Trap Them keep trudging exact same metallic path, get sort of predictable with ‘Crown Feral’

I’ve talked before about formulas and how they can be good or bad for a band, depending on the situation. Having expectations met always is a nice thing, and it keeps you in that warm, tight cocoon where nothing ever changes and you can rest easily. But when does that become monotonous and start causing disappointing instead of comfort?

I think Trap Them may have hit that tipping point on their new, fifth record “Crown Feral.” Through and through, it’s a Trap Them record. It’s noisy, violent, brash, and unwilling to compromise. That last part might be the problem. While there’s nothing inherently wrong with the record, and those who want it by the numbers will be satisfied, there’s a sense of too much comfort sinking in. What a weird thing to say about a group as maniacal as Trap Them. These 10 songs feel like ones you’ve heard from the band before. Most of them follow a similar pattern, they’re all about the same length, and you never walk away surprised at all. Maybe you’re thinking, “No shit, asshole. That’s the point.” That’s fine. But from a band that’s undoubtedly talented and frighteningly brash, “Crown Feral” feels like the band went to the well one too many times. Again, the songs themselves are fine. If this is your very first experience with Trap Them, you may differ from my thoughts. But five releases in, I’d like to see them take some risks and dig up new ground.

trap-them-coverTrap Them have been running full speed ahead since 2002, with their first full-length “Sleepwell Deconstructor” emerging five years later on the Trash Art! label. From there, they returned at a pretty steady clip, with “Seizures in Barren Praise” dropping a year later on Deathwish Inc., 2011’s “Darker Handcraft” marking their Prosthetic debut, and “Blissfucker” destroying lives in 2014. That’s not to mention their EPs and smaller releases along the way. The band—vocalist Ryan McKenney, guitarist Brian Izzi, bassist Galen Baudhuin, and drummer Brad Fickeisen—once again holed up with Kurt Ballou at GodCity Studio, and the result, as noted, is exactly what you’d expect. It does serve their immolated, self-destructive history well, if anything, and will cause bloody mouths live.
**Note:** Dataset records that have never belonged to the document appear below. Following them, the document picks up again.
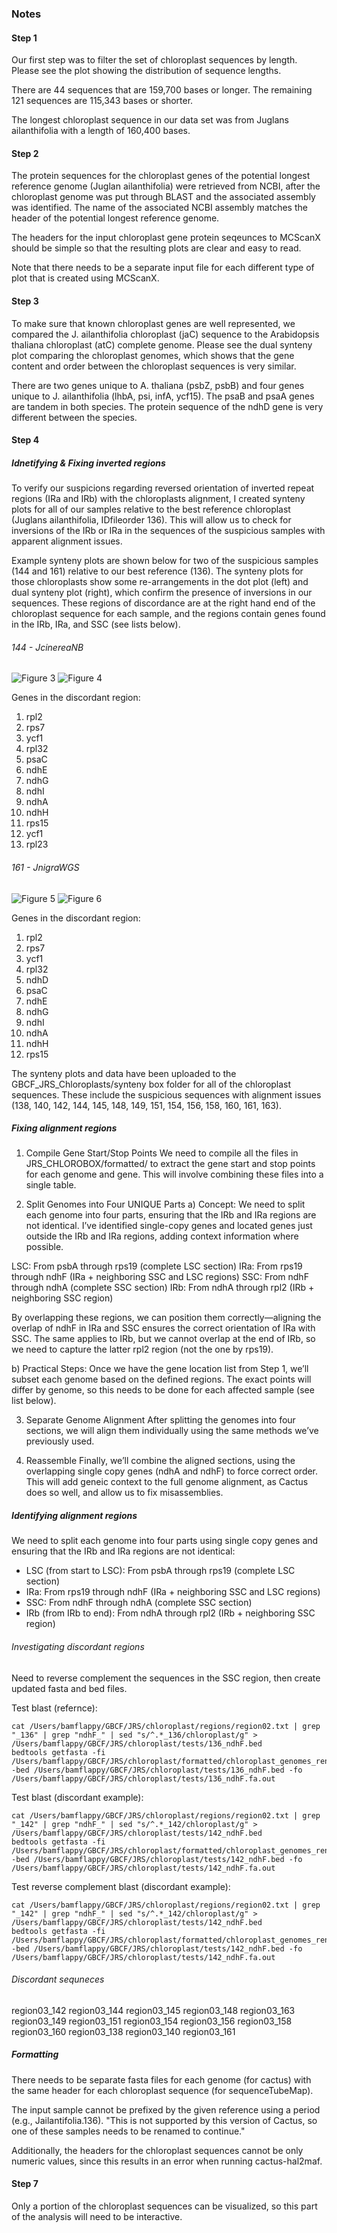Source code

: ### Notes

#### Step 1

Our first step was to filter the set of chloroplast sequences by length. Please see the plot showing the distribution of sequence lengths. 

There are 44 sequences that are 159,700 bases or longer. The remaining 121 sequences are 115,343 bases or shorter. 

The longest chloroplast sequence in our data set was from Juglans ailanthifolia with a length of 160,400 bases. 

#### Step 2

The protein sequences for the chloroplast genes of the potential longest reference genome (Juglan ailanthifolia) were retrieved from NCBI, after the chloroplast genome was put through BLAST and the associated assembly was identified. The name of the associated NCBI assembly matches the header of the potential longest reference genome. 

The headers for the input chloroplast gene protein seqeunces to MCScanX should be simple so that the resulting plots are clear and easy to read.

Note that there needs to be a separate input file for each different type of plot that is created using MCScanX.

#### Step 3

To make sure that known chloroplast genes are well represented, we compared the J. ailanthifolia chloroplast (jaC) sequence to the Arabidopsis thaliana chloroplast (atC) complete genome. Please see the dual synteny plot comparing the chloroplast genomes, which shows that the gene content and order between the chloroplast sequences is very similar.

There are two genes unique to A. thaliana (psbZ, psbB) and four genes unique to J. ailanthifolia (lhbA, psi, infA, ycf15). The psaB and psaA genes are tandem in both species. The protein sequence of the ndhD gene is very different between the species.

#### Step 4

##### Idnetifying & Fixing inverted regions

To verify our suspicions regarding reversed orientation of inverted repeat regions (IRa and IRb) with the chloroplasts alignment, I created synteny plots for all of our samples relative to the best reference chloroplast (Juglans ailanthifolia, IDfileorder 136). This will allow us to check for inversions of the IRb or IRa in the sequences of the suspicious samples with apparent alignment issues.

Example synteny plots are shown below for two of the suspicious samples (144 and 161) relative to our best reference (136). The synteny plots for those chloroplasts show some re-arrangements in the dot plot (left) and dual synteny plot (right), which confirm the presence of inversions in our sequences. These regions of discordance are at the right hand end of the chloroplast sequence for each sample, and the regions contain genes found in the IRb, IRa, and SSC (see lists below).

###### 144 - JcinereaNB

![Figure 3](figures/figure3_JcinereaNB_dot.png)
![Figure 4](figures/figure4_JcinereaNB_dual_synteny.png)

Genes in the discordant region:

1. rpl2
2. rps7
3. ycf1
4. rpl32
5. psaC
6. ndhE
7. ndhG
8. ndhI
9. ndhA
10. ndhH
11. rps15
12. ycf1
13. rpl23

###### 161 - JnigraWGS

![Figure 5](figures/figure5_JnigraWGS_dot.png)
![Figure 6](figures/figure6_JnigraWGS_dual_synteny.png)

Genes in the discordant region:

1. rpl2
2. rps7
3. ycf1
4. rpl32
5. ndhD
6. psaC
7. ndhE
8. ndhG
9. ndhI
10. ndhA
11. ndhH
12. rps15

The synteny plots and data have been uploaded to the GBCF_JRS_Chloroplasts/synteny box folder for all of the chloroplast sequences. These include the suspicious sequences with alignment issues (138, 140, 142, 144, 145, 148, 149, 151, 154, 156, 158, 160, 161, 163). 

##### Fixing alignment regions
1) Compile Gene Start/Stop Points
We need to compile all the files in JRS_CHLOROBOX/formatted/ to extract the gene start and stop points for each genome and gene. This will involve combining these files into a single table.

2) Split Genomes into Four UNIQUE Parts
a) Concept: We need to split each genome into four parts, ensuring that the IRb and IRa regions are not identical. I’ve identified single-copy genes and located genes just outside the IRb and IRa regions, adding context information where possible.

  LSC: From psbA through rps19 (complete LSC section)
  IRa: From rps19 through ndhF (IRa + neighboring SSC and LSC regions)
  SSC: From ndhF through ndhA (complete SSC section)
  IRb: From ndhA through rpl2 (IRb + neighboring SSC region)

By overlapping these regions, we can position them correctly—aligning the overlap of ndhF in IRa and SSC ensures the correct orientation of IRa with SSC. The same applies to IRb, but we cannot overlap at the end of IRb, so we need to capture the latter rpl2 region (not the one by rps19).

b) Practical Steps:
Once we have the gene location list from Step 1, we’ll subset each genome based on the defined regions. The exact points will differ by genome, so this needs to be done for each affected sample (see list below).

3) Separate Genome Alignment
After splitting the genomes into four sections, we will align them individually using the same methods we’ve previously used.

4) Reassemble
Finally, we’ll combine the aligned sections, using the overlapping single copy genes (ndhA and ndhF) to force correct order. This will add geneic context to the full genome alignment, as Cactus does so well, and allow us to fix misassemblies.

##### Identifying alignment regions

We need to split each genome into four parts using single copy genes and ensuring that the IRb and IRa regions are not identical:
- LSC (from start to LSC): From psbA through rps19 (complete LSC section)
- IRa: From rps19 through ndhF (IRa + neighboring SSC and LSC regions)
- SSC: From ndhF through ndhA (complete SSC section)
- IRb (from IRb to end): From ndhA through rpl2 (IRb + neighboring SSC region)

###### Investigating discordant regions

Need to reverse complement the sequences in the SSC region, then create updated fasta and bed files. 

Test blast (refernce):
```
cat /Users/bamflappy/GBCF/JRS/chloroplast/regions/region02.txt | grep "_136" | grep "ndhF_" | sed "s/^.*_136/chloroplast/g" > /Users/bamflappy/GBCF/JRS/chloroplast/tests/136_ndhF.bed
bedtools getfasta -fi /Users/bamflappy/GBCF/JRS/chloroplast/formatted/chloroplast_genomes_renamed/*_136.fa -bed /Users/bamflappy/GBCF/JRS/chloroplast/tests/136_ndhF.bed -fo /Users/bamflappy/GBCF/JRS/chloroplast/tests/136_ndhF.fa.out
```

Test blast (discordant example):
```
cat /Users/bamflappy/GBCF/JRS/chloroplast/regions/region02.txt | grep "_142" | grep "ndhF_" | sed "s/^.*_142/chloroplast/g" > /Users/bamflappy/GBCF/JRS/chloroplast/tests/142_ndhF.bed
bedtools getfasta -fi /Users/bamflappy/GBCF/JRS/chloroplast/formatted/chloroplast_genomes_renamed/*_142.fa -bed /Users/bamflappy/GBCF/JRS/chloroplast/tests/142_ndhF.bed -fo /Users/bamflappy/GBCF/JRS/chloroplast/tests/142_ndhF.fa.out
```

Test reverse complement blast (discordant example):
```
cat /Users/bamflappy/GBCF/JRS/chloroplast/regions/region02.txt | grep "_142" | grep "ndhF_" | sed "s/^.*_142/chloroplast/g" > /Users/bamflappy/GBCF/JRS/chloroplast/tests/142_ndhF.bed
bedtools getfasta -fi /Users/bamflappy/GBCF/JRS/chloroplast/formatted/chloroplast_genomes_renamed/*_142.fa -bed /Users/bamflappy/GBCF/JRS/chloroplast/tests/142_ndhF.bed -fo /Users/bamflappy/GBCF/JRS/chloroplast/tests/142_ndhF.fa.out
```

###### Discordant sequneces
region03_142
region03_144
region03_145
region03_148
region03_163
region03_149
region03_151
region03_154
region03_156
region03_158
region03_160
region03_138
region03_140
region03_161

##### Formatting

There needs to be separate fasta files for each genome (for cactus) with the same header for each chloroplast sequence (for sequenceTubeMap). 

The input sample cannot be prefixed by the given reference using a period (e.g., Jailantifolia.136). "This is not supported by this version of Cactus, so one of these samples needs to be renamed to continue." 

Additionally, the headers for the chloroplast sequences cannot be only numeric values, since this results in an error when running cactus-hal2maf.

#### Step 7

Only a portion of the chloroplast sequences can be visualized, so this part of the analysis will need to be interactive.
“Kindred Dirt” gets things started with noise, fittingly feral howls from McKenney, and some doom spilled into the concoction, as all of this chugs right into “Hellionaires.” There, smothering riffs and a ripping fury take hold, while dissonant guitars hang over portions of the track before demolition comes to claim souls. Guitars rise and wash out, while the back end is actually kind of catchy. “Prodigala” has drums stomping as hell is unleashed. One of the better riffs on the record then scrapes away, as the pace trucks, a simple chorus lays waste, and wild howls get trampled by the chaos. “Luster Pendulums” is speedy and raucous, a bout with total punishment, with heavy thrashing and guitars chewing scenery. “Malengines Here, Where They Should Be” is crunchy and heavy, with the pace grinding, the vocals stabbing, and the atmosphere starting to feel a little hypnotic, which is the first real twist on the album.
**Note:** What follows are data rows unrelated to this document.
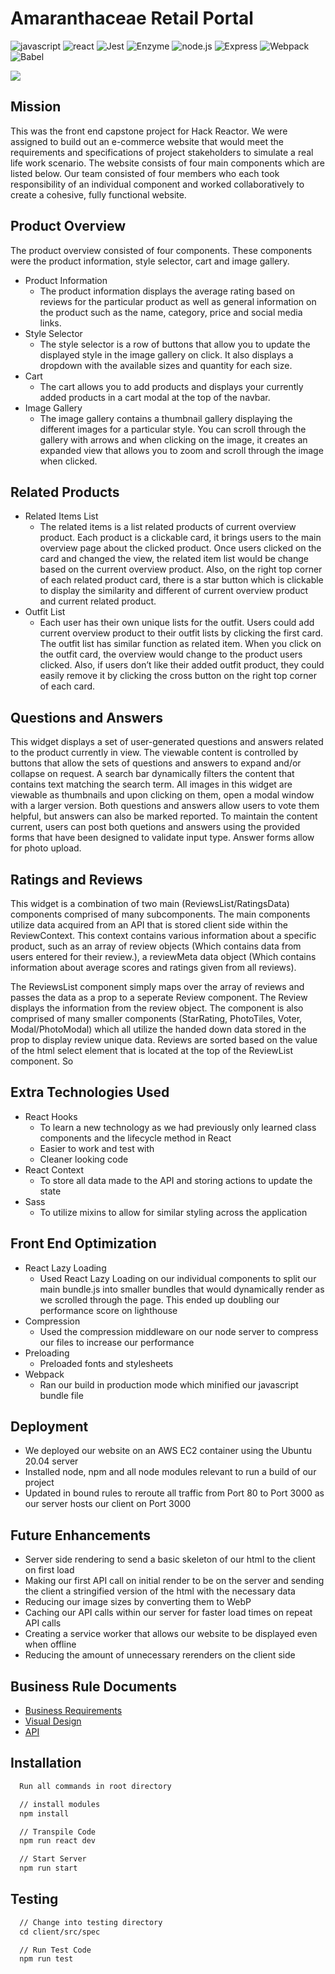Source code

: # Amaranthaceae Retail Portal

![javascript](https://img.shields.io/badge/JavaScript-20232A?style=for-the-badge&logo=javascript&logoColor=F7DF1E)
![react](https://img.shields.io/badge/React-20232A?style=for-the-badge&logo=react&logoColor=61DAFB)
![Jest](https://img.shields.io/badge/-Jest-20232A?style=for-the-badge&logo=jest&logoColor=red)
![Enzyme](https://img.shields.io/badge/-Enzyme-20232A?style=for-the-badge&logo=testingLibrary&logoColor=red)
![node.js](https://img.shields.io/badge/Node.js-20232A?style=for-the-badge&logo=nodedotjs&logoColor=green)
![Express](https://img.shields.io/badge/-Express-20232A?style=for-the-badge&logo=express&logoColor=yellow)
![Webpack](https://img.shields.io/badge/-webpack-20232A?style=for-the-badge&logo=webpack&logoColor=blueviolet)
![Babel](https://img.shields.io/badge/-Babel-20232A?style=for-the-badge&logo=babel&logoColor=yellow)

![](http://g.recordit.co/ivAEZCpzW1.gif)

## Mission
This was the front end capstone project for Hack Reactor. We were assigned to build out an e-commerce website that would meet the requirements and specifications of project stakeholders to simulate a real life work scenario. The website consists of four main components which are listed below. Our team consisted of four members who each took responsibility of an individual component and worked collaboratively to create a cohesive, fully functional website.

## Product Overview
The product overview consisted of four components. These components were the product information, style selector, cart and image gallery. 

- Product Information
  - The product information displays the average rating based on reviews for the particular product as well as general information on the product such as the name, category, price and social media links.
- Style Selector
  -  The style selector is a row of buttons that allow you to update the displayed style in the image gallery on click. It also displays a dropdown with the available sizes and quantity for each size.
- Cart 
  - The cart allows you to add products and displays your currently added products in a cart modal at the top of the navbar.
- Image Gallery
  - The image gallery contains a thumbnail gallery displaying the different images for a particular style. You can scroll through the gallery with arrows and when clicking on the image, it creates an expanded view that allows you to zoom and scroll through the image when clicked.    


## Related Products
- Related Items List
  - The related items is a list related products of current overview product. Each product is a clickable card, it brings users to the main overview page about the clicked product. Once users clicked on the card and changed the view, the related item list would be change based on the current overview product. Also, on the right top corner of each related product card, there is a star button which is clickable to display the similarity and different of current overview product and current related product.  
- Outfit List
  - Each user has their own unique lists for the outfit. Users could add current overview product to their outfit lists by clicking the first card. The outfit list has similar function as related item. When you click on the outfit card, the overview would change to the product users clicked. Also, if users don’t like their added outfit product, they could easily remove it by clicking the cross button on the right top corner of each card.


## Questions and Answers
This widget displays a set of user-generated questions and answers related to the product currently in view.  The viewable content is controlled by buttons that allow the sets of questions and answers to expand and/or collapse on request.  A search bar dynamically filters the content that contains text matching the search term.  All images in this widget are viewable as thumbnails and upon clicking on them, open a modal window with a larger version.  Both questions and answers allow users to vote them helpful, but answers can also be marked reported.  To maintain the content current, users can post both quetions and answers using the provided forms that have been designed to validate input type.  Answer forms allow for photo upload.

## Ratings and Reviews
This widget is a combination of two main (ReviewsList/RatingsData) components comprised of many subcomponents. The main components utilize data acquired from an API that is stored client side within the ReviewContext. This context contains various information about a specific product, such as an array of review objects (Which contains data from users entered for their review.), a reviewMeta data object (Which contains information about average scores and ratings given from all reviews).
	
The ReviewsList component simply maps over the array of reviews and passes the data as a prop to a seperate Review component. The Review  displays the information from the review object. The component is also comprised of many smaller components (StarRating, PhotoTiles, Voter, Modal/PhotoModal) which all utilize the handed down data stored in the prop to display review unique data. Reviews are sorted based on the value of the html select element that is located at the top of the ReviewList component. So
  
## Extra Technologies Used 
- React Hooks
  - To learn a new technology as we had previously only learned class components and the lifecycle method in React
  - Easier to work and test with
  - Cleaner looking code
- React Context
  - To store all data made to the API and storing actions to update the state    
- Sass
  - To utilize mixins to allow for similar styling across the application

## Front End Optimization
- React Lazy Loading
  - Used React Lazy Loading on our individual components to split our main bundle.js into smaller bundles that would dynamically render as we scrolled through    the page. This ended up doubling our performance score on lighthouse
- Compression 
  - Used the compression middleware on our node server to compress our files to increase our performance
- Preloading 
  - Preloaded fonts and stylesheets
- Webpack
  - Ran our build in production mode which minified our javascript bundle file

## Deployment
- We deployed our website on an AWS EC2 container using the Ubuntu 20.04 server 
- Installed node, npm and all node modules relevant to run a build of our project
- Updated in bound rules to reroute all traffic from Port 80 to Port 3000 as our server hosts our client on Port 3000

## Future Enhancements
- Server side rendering to send a basic skeleton of our html to the client on first load
- Making our first API call on initial render to be on the server and sending the client a stringified version of the html with the necessary data
- Reducing our image sizes by converting them to WebP
- Caching our API calls within our server for faster load times on repeat API calls
- Creating a service worker that allows our website to be displayed even when offline
- Reducing the amount of unnecessary rerenders on the client side

## Business Rule Documents
- [Business Requirements](https://docs.google.com/document/d/1KAqduzY8ae3DYrSoCL1i23qHe95zJRYFulqMk-sGLWY/edit#)
- [Visual Design](https://xd.adobe.com/view/e600dc0f-454c-44e3-5075-7872d04189ff-9031/?fullscreen)
- [API](https://learn-2.galvanize.com/cohorts/2967/blocks/94/content_files/Front%20End%20Capstone/phases/phase_0.md)

## Installation 

```html
  Run all commands in root directory

  // install modules
  npm install

  // Transpile Code
  npm run react dev

  // Start Server
  npm run start
```

## Testing
```html
  // Change into testing directory
  cd client/src/spec 

  // Run Test Code
  npm run test
```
“Speak Nigh” continues into a blinding fury, with maniacal yelling, the band mauling, and the taste starting to feel a little samey. Things do change up on “Twitching in the Auras,” where McKenney’s vocals rip over a hanging storm of sound, giving this an injection of strangeness. It’s smudgy and ugly enough, but the extra weirdness they allow into the room does enough to make this one stand out in a choking cloud of smoke. “Revival Spines” is washed out at first, but then is launches into raspy growls, guitars cutting, and the track steamrolling. “Stray of the Tongue” takes things back to predictability, though the cut is short enough, built on bass slither and virulent vocals. Closer “Phantom Air” has a creepy start before guitars catch fire, the vocals lacerate again, and the band throws in a few curves for good measure, giving a glimpse that they’re capable of changing up this engine.
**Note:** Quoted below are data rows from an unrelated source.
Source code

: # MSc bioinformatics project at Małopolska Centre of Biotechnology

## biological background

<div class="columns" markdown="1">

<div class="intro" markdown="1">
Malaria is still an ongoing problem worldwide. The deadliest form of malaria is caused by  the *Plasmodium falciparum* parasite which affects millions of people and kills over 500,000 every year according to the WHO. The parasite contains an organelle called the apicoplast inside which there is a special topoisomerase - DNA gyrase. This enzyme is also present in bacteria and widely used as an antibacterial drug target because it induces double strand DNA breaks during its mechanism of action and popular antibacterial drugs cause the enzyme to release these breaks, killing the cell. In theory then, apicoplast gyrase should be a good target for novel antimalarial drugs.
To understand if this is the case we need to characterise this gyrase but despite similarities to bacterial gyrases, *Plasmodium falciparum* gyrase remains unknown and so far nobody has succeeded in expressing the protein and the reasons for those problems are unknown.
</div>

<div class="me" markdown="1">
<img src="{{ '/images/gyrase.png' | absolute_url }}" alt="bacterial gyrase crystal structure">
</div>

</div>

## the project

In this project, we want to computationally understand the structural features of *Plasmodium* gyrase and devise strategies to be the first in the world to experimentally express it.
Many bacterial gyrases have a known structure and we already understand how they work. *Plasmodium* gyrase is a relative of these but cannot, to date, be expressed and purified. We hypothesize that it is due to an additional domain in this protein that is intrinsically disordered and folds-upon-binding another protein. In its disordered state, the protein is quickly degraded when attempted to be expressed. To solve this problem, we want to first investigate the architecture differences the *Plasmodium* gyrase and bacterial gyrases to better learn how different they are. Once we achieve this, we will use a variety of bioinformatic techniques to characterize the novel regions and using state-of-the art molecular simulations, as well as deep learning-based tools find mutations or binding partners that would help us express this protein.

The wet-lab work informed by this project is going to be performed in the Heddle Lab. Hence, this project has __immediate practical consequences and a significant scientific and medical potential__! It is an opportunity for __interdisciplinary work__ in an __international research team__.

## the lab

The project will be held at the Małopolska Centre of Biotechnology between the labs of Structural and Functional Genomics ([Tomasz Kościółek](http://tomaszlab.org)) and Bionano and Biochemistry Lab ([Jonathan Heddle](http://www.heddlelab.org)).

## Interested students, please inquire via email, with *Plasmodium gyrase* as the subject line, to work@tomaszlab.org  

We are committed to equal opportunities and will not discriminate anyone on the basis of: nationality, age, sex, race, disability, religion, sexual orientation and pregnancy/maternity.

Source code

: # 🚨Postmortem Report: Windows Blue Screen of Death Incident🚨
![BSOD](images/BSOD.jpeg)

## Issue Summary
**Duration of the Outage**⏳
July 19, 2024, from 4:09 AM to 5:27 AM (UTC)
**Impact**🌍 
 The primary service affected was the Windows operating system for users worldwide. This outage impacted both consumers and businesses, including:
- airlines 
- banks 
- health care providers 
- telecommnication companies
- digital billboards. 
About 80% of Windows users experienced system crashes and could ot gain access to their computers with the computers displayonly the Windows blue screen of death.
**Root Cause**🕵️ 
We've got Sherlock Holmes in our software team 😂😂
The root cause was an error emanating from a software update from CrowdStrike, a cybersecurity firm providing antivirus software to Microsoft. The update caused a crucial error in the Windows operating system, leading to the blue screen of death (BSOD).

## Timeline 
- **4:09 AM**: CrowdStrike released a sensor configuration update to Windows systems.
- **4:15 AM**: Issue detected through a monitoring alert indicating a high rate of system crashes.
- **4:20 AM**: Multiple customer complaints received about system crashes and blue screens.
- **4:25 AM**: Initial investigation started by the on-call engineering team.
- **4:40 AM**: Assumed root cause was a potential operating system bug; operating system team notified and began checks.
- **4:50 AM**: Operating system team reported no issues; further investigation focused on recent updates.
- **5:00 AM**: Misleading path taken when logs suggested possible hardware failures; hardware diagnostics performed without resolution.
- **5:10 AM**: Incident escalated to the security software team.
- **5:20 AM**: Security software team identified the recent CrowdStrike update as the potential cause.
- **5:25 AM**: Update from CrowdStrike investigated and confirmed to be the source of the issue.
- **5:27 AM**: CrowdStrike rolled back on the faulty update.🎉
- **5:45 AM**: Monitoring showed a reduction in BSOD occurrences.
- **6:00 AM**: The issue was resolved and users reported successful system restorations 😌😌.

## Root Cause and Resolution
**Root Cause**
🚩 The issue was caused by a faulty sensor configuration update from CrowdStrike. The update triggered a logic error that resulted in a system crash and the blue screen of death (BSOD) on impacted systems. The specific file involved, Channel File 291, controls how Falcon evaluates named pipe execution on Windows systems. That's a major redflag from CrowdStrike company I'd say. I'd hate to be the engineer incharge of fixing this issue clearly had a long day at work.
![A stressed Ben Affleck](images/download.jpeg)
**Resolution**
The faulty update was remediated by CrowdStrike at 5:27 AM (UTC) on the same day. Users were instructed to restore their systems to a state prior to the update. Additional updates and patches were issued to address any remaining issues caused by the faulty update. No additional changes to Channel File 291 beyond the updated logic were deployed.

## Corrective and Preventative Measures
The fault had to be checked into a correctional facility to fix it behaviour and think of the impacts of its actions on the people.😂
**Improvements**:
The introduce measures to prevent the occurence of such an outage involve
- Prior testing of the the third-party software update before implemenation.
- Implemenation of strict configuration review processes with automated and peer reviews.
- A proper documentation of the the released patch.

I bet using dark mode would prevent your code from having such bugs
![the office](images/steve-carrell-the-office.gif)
Trap Them might do well to pay closer attention to the paths Converge have trudged, in that they kept their base in place but also shook their bones and brains so that things didn’t grow stagnant. “Crown Feral” is just fine, and in a vacuum it likely would feel a lot fresher than it does here. Trap Them might want to think about shaking things up on record six and exiting their comfort zone so that the danger and volatility in which they excel could feel terrifying again. In the meantime, this is fine but not super exciting.